SAP ingestion with cloud-scale analytics in Azure
Azure can support many approaches for extracting and ingesting data from SAP data sources, including from BusinessWare and SAP ERP Central Component (ECC). SAP systems are complex because their monolithic structure cuts across several domains. The recommended pattern is for each business group to ingest their data from SAP into their data landing zone. Data is presented in the enriched layer (having passed through raw) and is accessible subject to Azure Active Directory group access controls. Central finance teams can curate and ingest the finance objects into a single data asset, conducive to their data landing zone's requirements.
Depending on your organization's data volumes and latency requirements, one of three patterns can support your ingest requirements.
Azure Data Factory
Data Factory provides several connectors to SAP systems and various databases (including SAP HANA). These can be used to build simple, code-free data transformations in minutes. Delta replication isn't available out of the box but can be achieved with some programming. Azure Data Factory is only supported for batch processing or microbatches at a minimum of 15-minute intervals.
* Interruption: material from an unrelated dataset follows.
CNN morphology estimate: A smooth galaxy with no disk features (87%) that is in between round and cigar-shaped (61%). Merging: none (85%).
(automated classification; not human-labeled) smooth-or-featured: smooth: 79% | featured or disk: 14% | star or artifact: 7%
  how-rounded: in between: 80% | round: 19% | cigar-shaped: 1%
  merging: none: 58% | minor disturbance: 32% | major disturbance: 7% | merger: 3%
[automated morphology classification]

Described as the PULL option, this Data Factory option supports single sign-on and Secure Network Communication authentication into SAP. It also provides the option to use code-free data transformations to build resilient data flows that can integrate with Azure Databricks for flexible data preparation and enrichment coding. It's limited to batch processing and requires coding logic to support delta extracts. You may also want to evaluate the new SAP ODP connector, which leverages the SAP Operational Data Provisioning (ODP) framework. This new connector can connect to all the SAP systems that support ODP to perform full and incremental data loads.
SAP Landscape Transformation replication server and business objects data services
SAP Landscape Transformation Replication Server (SLT) is an SAP NetWeaver add-on that uses trigger-based replication to extract data. This service integrates with Business Objects Data Services (BODS) at the source to provide extract, load, and transform capabilities and create the dataset files to be transferred. This option can be considered for both batch and near-real-time ingestion.
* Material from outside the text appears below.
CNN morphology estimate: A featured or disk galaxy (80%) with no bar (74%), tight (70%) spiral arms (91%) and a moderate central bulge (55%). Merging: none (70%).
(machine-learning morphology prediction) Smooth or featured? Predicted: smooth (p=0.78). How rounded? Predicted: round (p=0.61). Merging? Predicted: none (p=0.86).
Described as the PUSH option, this SAP-based option facilitates trigger-based replication and near-real-time extraction with a simple and unified configuration for all SAP data. This requires SAP licensing, additional downstream steps, and scheduling to move data to Azure, including several network hops relying on a file copy tool like AzCopy.
There are many third-party tools that can provide value-added extraction and ingestion from SAP sources in real time. Microsoft recommends Qlik Replicate (previously known as Attunity), Simplement Data Liberator, and Kagool Velocity. Each provides similar functionality and can extract data from SAP in almost real time and provide business context and intelligence out of the box.
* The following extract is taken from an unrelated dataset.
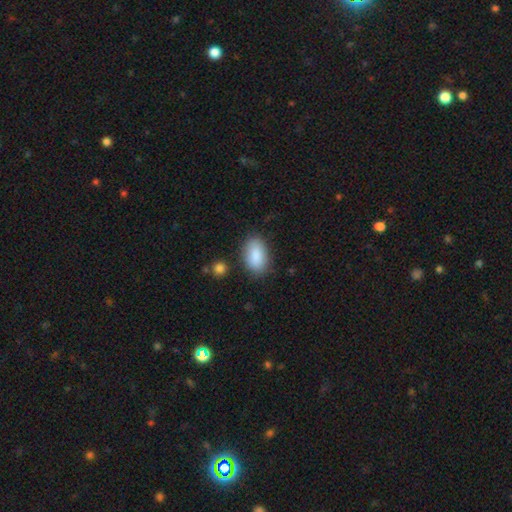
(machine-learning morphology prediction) This appears to be a smooth galaxy with no disk features (88%) that is in between round and cigar-shaped (93%). Merging: none (80%).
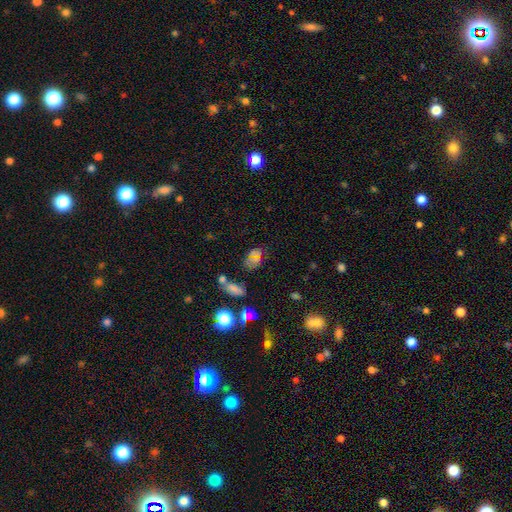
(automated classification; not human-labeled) Overall: smooth (55%; star or artifact 32%). How rounded: in between (75%). Merging: none (60%).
These services differ in their technical architecture. Qlik Replicate and Simplement Data Liberator provide near-real-time replication by identifying changes in source database logs. Kagool Velocity uses an add-on to SAP NetWeaver and submits a request for comments to the application layer to expose data. Compared to options mentioned earlier, these options provide better out-of-the-box functionality and near-real-time support, but they require third-party technologies.
Our primary recommendation is use the SAP ODP connector as:
It provides a single connector to connect to SAP ECC Extractors, SAP S/4HANA CDS Views, SAP BW, SAP BW4/HANA, SAP SLT, SAP HANA Views.
It makes use of the existing CDS views and custom created views that are already provided making it easier to extract data from SAP S/4HANA and SAP BW.
It can use SLT that allows for trigger based data capture at the table level.
Using the data flows in Azure Data Factory and Synapse Pipelines, makes data extractions simple with no need for watermarking.
Data flows provides inbuilt capabilities for applying changes in the sink using the correct order based on the ODP metadata and completely hides the complexities required for the developers to create custom code to handle inserts/updates/deletes/upserts.
Data flows uses the ODQ framework’s recovery mechanism transparently requiring no custom logic to run recovery during failed extractions.
Data flows offer advantage of high throughputs (through parallel reads, partioning etc) to improve the performance of data extractions.
Using a hybrid approach is also an available option and may consist of several options that serve as an ingestion strategy for SAP data. SAP SLT, BODS, and Qlik are used to extract the data from SAP transactional systems (like SAP ECC), and Data Factory pulls the data into Azure to convert it to the Parquet format before writing to Azure Data Lake Storage. It takes advantage of the existing framework by independently extracting data from SAP NetWeaver Business Warehouse.